■ **What needs to be done**:
Give back all the data exactly, line by line.
=== The input ===
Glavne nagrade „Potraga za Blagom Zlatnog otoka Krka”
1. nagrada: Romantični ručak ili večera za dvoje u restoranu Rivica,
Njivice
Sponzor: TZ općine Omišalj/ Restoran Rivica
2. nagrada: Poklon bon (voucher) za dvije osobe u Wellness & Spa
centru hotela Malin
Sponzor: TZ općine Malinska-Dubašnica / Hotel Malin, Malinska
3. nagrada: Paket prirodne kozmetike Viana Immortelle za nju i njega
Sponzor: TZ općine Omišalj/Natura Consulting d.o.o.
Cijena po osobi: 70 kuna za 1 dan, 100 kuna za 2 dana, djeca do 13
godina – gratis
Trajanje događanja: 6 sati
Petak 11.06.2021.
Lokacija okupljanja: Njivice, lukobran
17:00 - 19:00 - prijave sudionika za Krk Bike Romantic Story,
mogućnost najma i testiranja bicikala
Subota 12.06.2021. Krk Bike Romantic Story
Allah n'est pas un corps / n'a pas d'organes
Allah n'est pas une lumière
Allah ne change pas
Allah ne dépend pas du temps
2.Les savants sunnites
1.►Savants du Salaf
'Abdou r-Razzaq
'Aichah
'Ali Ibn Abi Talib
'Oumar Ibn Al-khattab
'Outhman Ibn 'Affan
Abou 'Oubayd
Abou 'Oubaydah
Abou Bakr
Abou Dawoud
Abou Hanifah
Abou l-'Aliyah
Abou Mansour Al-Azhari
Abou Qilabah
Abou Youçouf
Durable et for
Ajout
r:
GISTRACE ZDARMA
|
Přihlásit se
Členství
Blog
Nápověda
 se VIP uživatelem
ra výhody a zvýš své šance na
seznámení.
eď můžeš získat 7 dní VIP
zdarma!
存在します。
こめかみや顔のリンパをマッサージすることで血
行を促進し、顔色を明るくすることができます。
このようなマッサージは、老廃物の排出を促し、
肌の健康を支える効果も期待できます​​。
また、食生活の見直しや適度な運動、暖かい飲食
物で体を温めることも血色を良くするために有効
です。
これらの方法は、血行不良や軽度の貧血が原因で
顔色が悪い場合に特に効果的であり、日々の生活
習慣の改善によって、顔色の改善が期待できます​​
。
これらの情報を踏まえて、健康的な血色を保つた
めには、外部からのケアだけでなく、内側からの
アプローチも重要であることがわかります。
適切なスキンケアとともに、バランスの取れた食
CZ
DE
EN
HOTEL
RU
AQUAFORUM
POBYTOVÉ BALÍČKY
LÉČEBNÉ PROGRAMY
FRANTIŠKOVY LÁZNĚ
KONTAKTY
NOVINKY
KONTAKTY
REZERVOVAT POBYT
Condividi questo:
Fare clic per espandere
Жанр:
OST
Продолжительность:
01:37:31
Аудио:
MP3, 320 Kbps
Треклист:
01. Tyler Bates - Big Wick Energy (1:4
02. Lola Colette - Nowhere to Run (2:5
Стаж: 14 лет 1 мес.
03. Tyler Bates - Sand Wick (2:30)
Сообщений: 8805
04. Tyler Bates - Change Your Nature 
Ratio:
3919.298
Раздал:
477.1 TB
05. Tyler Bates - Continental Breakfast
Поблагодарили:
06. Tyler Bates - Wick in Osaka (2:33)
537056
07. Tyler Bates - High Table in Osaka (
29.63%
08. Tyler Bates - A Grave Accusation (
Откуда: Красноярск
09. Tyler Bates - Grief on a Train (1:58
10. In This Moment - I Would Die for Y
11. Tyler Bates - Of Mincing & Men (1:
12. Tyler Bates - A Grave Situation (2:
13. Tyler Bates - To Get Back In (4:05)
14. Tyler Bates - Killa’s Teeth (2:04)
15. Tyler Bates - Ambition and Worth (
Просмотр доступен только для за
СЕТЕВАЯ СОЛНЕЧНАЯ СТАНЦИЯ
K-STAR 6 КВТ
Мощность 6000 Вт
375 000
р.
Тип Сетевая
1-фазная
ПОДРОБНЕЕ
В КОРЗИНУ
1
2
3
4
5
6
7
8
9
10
===
■ **The answer**:
Glavne nagrade „Potraga za Blagom Zlatnog otoka Krka”
1. nagrada: Romantični ručak ili večera za dvoje u restoranu Rivica,
Njivice
Sponzor: TZ općine Omišalj/ Restoran Rivica
2. nagrada: Poklon bon (voucher) za dvije osobe u Wellness & Spa
centru hotela Malin
Sponzor: TZ općine Malinska-Dubašnica / Hotel Malin, Malinska
3. nagrada: Paket prirodne kozmetike Viana Immortelle za nju i njega
Sponzor: TZ općine Omišalj/Natura Consulting d.o.o.
Cijena po osobi: 70 kuna za 1 dan, 100 kuna za 2 dana, djeca do 13
godina – gratis
Trajanje događanja: 6 sati
Petak 11.06.2021.
Lokacija okupljanja: Njivice, lukobran
17:00 - 19:00 - prijave sudionika za Krk Bike Romantic Story,
mogućnost najma i testiranja bicikala
Subota 12.06.2021. Krk Bike Romantic Story
Allah n'est pas un corps / n'a pas d'organes
Allah n'est pas une lumière
Allah ne change pas
Allah ne dépend pas du temps
2.Les savants sunnites
1.►Savants du Salaf
'Abdou r-Razzaq
'Aichah
'Ali Ibn Abi Talib
'Oumar Ibn Al-khattab
'Outhman Ibn 'Affan
Abou 'Oubayd
Abou 'Oubaydah
Abou Bakr
Abou Dawoud
Abou Hanifah
Abou l-'Aliyah
Abou Mansour Al-Azhari
Abou Qilabah
Abou Youçouf
Durable et for
Ajout
r:
GISTRACE ZDARMA
|
Přihlásit se
Členství
Blog
Nápověda
 se VIP uživatelem
ra výhody a zvýš své šance na
seznámení.
eď můžeš získat 7 dní VIP
zdarma!
存在します。
こめかみや顔のリンパをマッサージすることで血
行を促進し、顔色を明るくすることができます。
このようなマッサージは、老廃物の排出を促し、
肌の健康を支える効果も期待できます​​。
また、食生活の見直しや適度な運動、暖かい飲食
物で体を温めることも血色を良くするために有効
です。
これらの方法は、血行不良や軽度の貧血が原因で
顔色が悪い場合に特に効果的であり、日々の生活
習慣の改善によって、顔色の改善が期待できます​​
。
これらの情報を踏まえて、健康的な血色を保つた
めには、外部からのケアだけでなく、内側からの
アプローチも重要であることがわかります。
適切なスキンケアとともに、バランスの取れた食
CZ
DE
EN
HOTEL
RU
AQUAFORUM
POBYTOVÉ BALÍČKY
LÉČEBNÉ PROGRAMY
FRANTIŠKOVY LÁZNĚ
KONTAKTY
NOVINKY
KONTAKTY
REZERVOVAT POBYT
Condividi questo:
Fare clic per espandere
Жанр:
OST
Продолжительность:
01:37:31
Аудио:
MP3, 320 Kbps
Треклист:
01. Tyler Bates - Big Wick Energy (1:4
02. Lola Colette - Nowhere to Run (2:5
Стаж: 14 лет 1 мес.
03. Tyler Bates - Sand Wick (2:30)
Сообщений: 8805
04. Tyler Bates - Change Your Nature 
Ratio:
3919.298
Раздал:
477.1 TB
05. Tyler Bates - Continental Breakfast
Поблагодарили:
06. Tyler Bates - Wick in Osaka (2:33)
537056
07. Tyler Bates - High Table in Osaka (
29.63%
08. Tyler Bates - A Grave Accusation (
Откуда: Красноярск
09. Tyler Bates - Grief on a Train (1:58
10. In This Moment - I Would Die for Y
11. Tyler Bates - Of Mincing & Men (1:
12. Tyler Bates - A Grave Situation (2:
13. Tyler Bates - To Get Back In (4:05)
14. Tyler Bates - Killa’s Teeth (2:04)
15. Tyler Bates - Ambition and Worth (
Просмотр доступен только для за
СЕТЕВАЯ СОЛНЕЧНАЯ СТАНЦИЯ
K-STAR 6 КВТ
Мощность 6000 Вт
375 000
р.
Тип Сетевая
1-фазная
ПОДРОБНЕЕ
В КОРЗИНУ
1
2
3
4
5
6
7
8
9
10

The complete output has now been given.